Les unités d’enseignement en maternelle (UEM) ont pour objet d’améliorer l’articulation entre les secteurs scolaire et médico-social par un travail conjoint, avec, en ligne de mire pour chaque enfant atteint de troubles autistiques, un retour rapide vers une scolarité « classique » ou, à défaut, une orientation plus adaptée à ses besoins. Les premières UEM ont été ouvertes en septembre 2014 et disposent toutes de sept ou huit places. L’ambition assignée par le gouvernement dans le cadre du troisième plan « autisme » lancé en 2013 était d’en compter, au minimum, une par département d’ici à la fin 2017 (un quatrième plan est attendu vers le début avril). Plus de 110 unités fonctionnent désormais, pour un budget annuel de 30,8 millions d’euros, sans compter le financement des postes d’enseignants. Actuellement, les enfants scolarisés en UEM représentent 10 % des autistes inscrits dans une école classique. Selon un rapport de l’inspection générale des affaires sociales (IGAS) de mai 2017, il s’agit d’enfants qui n’auraient pas été scolarisés en milieu ordinaire et qui représentent plus du double des enfants avec TSA des mêmes classes d’âge accueillis dans le médico-social.
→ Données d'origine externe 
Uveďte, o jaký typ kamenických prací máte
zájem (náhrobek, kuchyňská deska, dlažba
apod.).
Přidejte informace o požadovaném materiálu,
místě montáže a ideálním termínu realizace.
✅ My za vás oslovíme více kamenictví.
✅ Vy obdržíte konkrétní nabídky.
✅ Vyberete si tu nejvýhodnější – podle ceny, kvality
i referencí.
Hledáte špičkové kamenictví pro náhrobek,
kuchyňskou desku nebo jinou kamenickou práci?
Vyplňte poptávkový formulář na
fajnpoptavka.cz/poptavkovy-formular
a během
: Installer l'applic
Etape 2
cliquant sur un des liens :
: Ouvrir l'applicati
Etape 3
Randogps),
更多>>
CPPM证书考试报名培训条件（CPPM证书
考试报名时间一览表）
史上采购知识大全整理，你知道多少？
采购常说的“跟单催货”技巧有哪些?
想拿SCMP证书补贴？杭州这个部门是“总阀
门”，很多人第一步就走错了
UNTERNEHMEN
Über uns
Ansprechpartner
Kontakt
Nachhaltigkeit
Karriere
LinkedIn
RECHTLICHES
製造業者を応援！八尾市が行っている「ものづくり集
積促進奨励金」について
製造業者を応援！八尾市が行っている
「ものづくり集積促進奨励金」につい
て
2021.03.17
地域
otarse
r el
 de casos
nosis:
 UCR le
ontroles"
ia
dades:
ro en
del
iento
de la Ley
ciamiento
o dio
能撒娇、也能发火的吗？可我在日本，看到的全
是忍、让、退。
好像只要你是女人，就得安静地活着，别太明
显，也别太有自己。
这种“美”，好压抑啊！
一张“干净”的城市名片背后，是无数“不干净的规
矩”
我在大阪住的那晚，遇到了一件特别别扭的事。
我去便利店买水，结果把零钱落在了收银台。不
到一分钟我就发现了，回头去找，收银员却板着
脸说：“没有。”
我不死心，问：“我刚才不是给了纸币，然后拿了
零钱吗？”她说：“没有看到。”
L’autisme pour les « nuls »…

L’autisme est un trouble du neurodéveloppement qui se manifeste de façon précoce chez l’enfant. Les principaux symptômes en sont des interactions sociales limitées ainsi que des troubles de la communication et du comportement (intérêts restreints ou répétitifs). La notion de « troubles du spectre de l’autisme » (TSA) est aujourd’hui préférée au terme plus restrictif d’« autisme », car elle prend mieux en compte la diversité des profils. Celle de « troubles envahissants du développement » (TED) est également employée au plan international. En effet, les manifestations de l’autisme varient d’un enfant à l’autre, mais aussi, avec le temps, chez un même enfant. Les autistes ne partagent le plus souvent qu’un seul point commun : la difficulté à comprendre les codes sociaux et de communication. Au-delà, les troubles varient jusqu’aux cas les plus sévères (tels que l’absence de langage et d’intérêt pour les apprentissages). Les TSA sont d’origine multifactorielle, à la fois génétique et liée à l’environnement. Les causes restent ainsi largement méconnues. En France, les données manquent cruellement pour quantifier les TSA. Selon la Haute Autorité de santé (HAS), la prévalence serait d’une personne sur 150. Les associations avancent une autre estimation : 1 naissance sur 100, voire plus. Près de 650 000 personnes seraient atteintes de TSA en France.